::: Text excerpt :::

Sense of Wonder: Evil of Frankenstein, Suspiria and the Blu-ray Experience

The Baron prepares to create life in THE EVIL OF FRANKENSTEIN
The Baron prepares to create life in THE EVIL OF FRANKENSTEIN
Should horror, fantasy and science fiction fans with large DVD collections upgrade to Blu-ray? Read on for the experience of one DVD hold-out who finally made the change.

Last week I finally broke down and brought a Blu-ray player. Being a late adopter of new technology, I had put off this purchase as long as possible. I was happy with the DVD format and with the Roku box that allows me to stream Netflix movies instantly onto my 50-inch high-definition television. I knew that Blu-ray offered improved picture quality, and that it would even upgrade the look of my old DVDs, but I wasn’t sure the improvement was worth the money, especially when product reviews suggested that low-end, affordable players were not reliable; for the money, an upgrade DVD player sounded like a more reasonable alternative.  And so I sat, poised on the cusp of indecision, until the home video industry forced my hand.
Why do I say forced? Because, with increasing frequency, DVDs are being released without bonus features that are available on Blu-ray. I’m not talking about features that are possible only with the Blu-ray format, such as picture-in-picture and BD Live; I’m talking about material that once would have been a no-brainer for inclusion on a DVD, such as the alternate endings and behind-the-scenes featurettes that were included on Universal Pictures’ Blu-ray release of THE WOLF MAN but not on the DVD (unless you purchased the two-disc DVD available only as an in-store offer at Best Buy).
Even worse, we are seeing more and more examples of DVDs being released without any bonus features at all, a move that seems deliberately designed to drive the format out of existence. Why purchase a bare-bones DVD of SHERLOCK HOLMES or SHUTTER ISLAND when you could get the Blu-ray with all the extras? (Perhaps these DVDs still appeal to casual viewers who want only to rent, but without bonus features there is no advantage to opting for the disc instead of watching the films via Video on Demand.)
So, when I had an opportunity to get an advance review copy of the new Blu-ray disc for JAMES AND THE GIANT PEACH, I decided it was time to leave the past behind and boldly embrace the future. After checking out prices and reading some reviews, I opted for the new Insignia Blu-ray Disc Player (model NS-WBRDVD), which offers built-in Wi-Fi connectability to the Internet.
Insignia is the in-store brand for Best Buy; its purpose is to offer good value for customers who do not want – or cannot afford – to go top of the line. My high-def television is Insignia, and it has provided extremely satisfying results for a price that no other brand could match, so I felt confident in selecting their Blu-ray player. Although many reviews warn against going economical when choosing this particular piece of technology, the previous Insignia Blu-ray player (model NS-2BRDVD) had a good reputation; the newer model added wireless capability and, on sale, was available for almost the same price ($129, marked down from $179).

:::

### Apply what you read
a – Answer these questions using the Blu-ray article:
(i) What size is the writer's high-definition television?
(ii) What model number is the Insignia Blu-ray player the writer chose?
(iii) What was that player's sale price, and what was it marked down from?
b – List every film title that the Blu-ray article writes in all capital letters.
c – Reproduce the stretch of the Blu-ray article from "Sense of Wonder: Evil" through "made the change.".
The listing that follows is taken from an unrelated source.

::: Available data :::

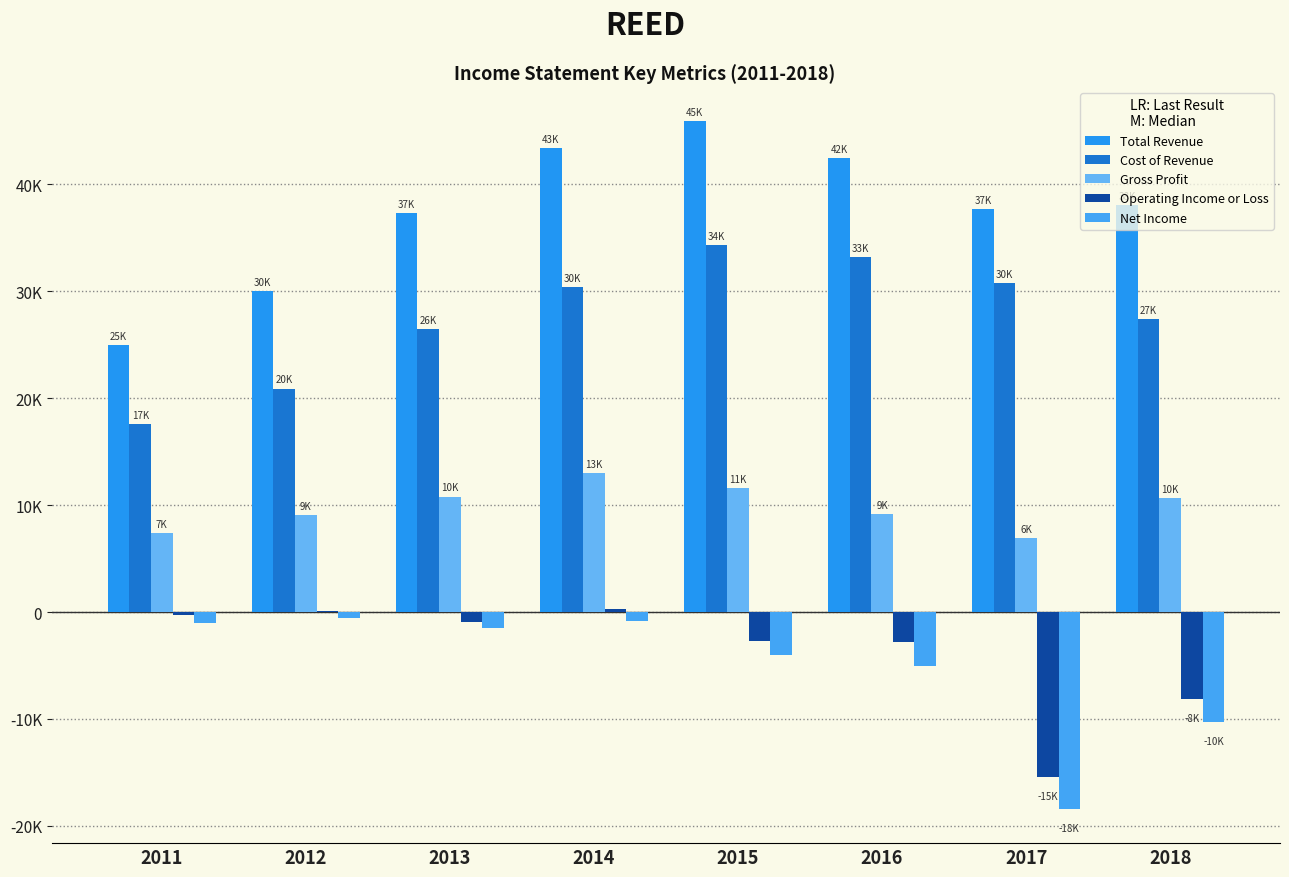

Does the chart contain stacked bars?

No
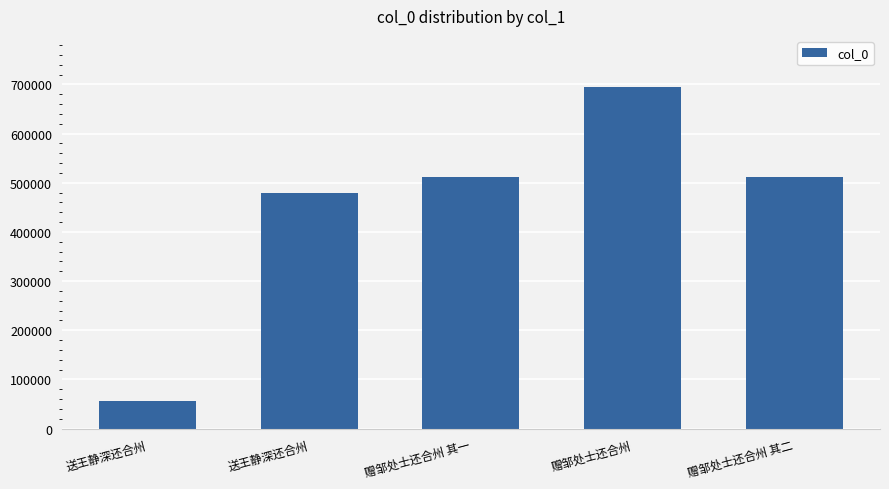

How many bars are there in total?

5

:::

### Exercise results
a –
(i) 50-inch
(ii) NS-WBRDVD
(iii) $129, marked down from $179

b –
THE EVIL OF FRANKENSTEIN
THE WOLF MAN
SHERLOCK HOLMES
SHUTTER ISLAND
JAMES AND THE GIANT PEACH

c –
Sense of Wonder: Evil of Frankenstein, Suspiria and the Blu-ray Experience

The Baron prepares to create life in THE EVIL OF FRANKENSTEIN
The Baron prepares to create life in THE EVIL OF FRANKENSTEIN
Should horror, fantasy and science fiction fans with large DVD collections upgrade to Blu-ray? Read on for the experience of one DVD hold-out who finally made the change.